§ **REQUIRED WORK**:
Within the listing, how many lines hold the word "hecho"? Give the number by itself.

§ **INPUT DATA**:

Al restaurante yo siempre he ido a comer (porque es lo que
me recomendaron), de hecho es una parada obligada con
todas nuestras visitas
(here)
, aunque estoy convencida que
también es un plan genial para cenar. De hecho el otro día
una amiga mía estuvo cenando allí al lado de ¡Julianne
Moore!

§ **EXERCISE SOLUTION**:
2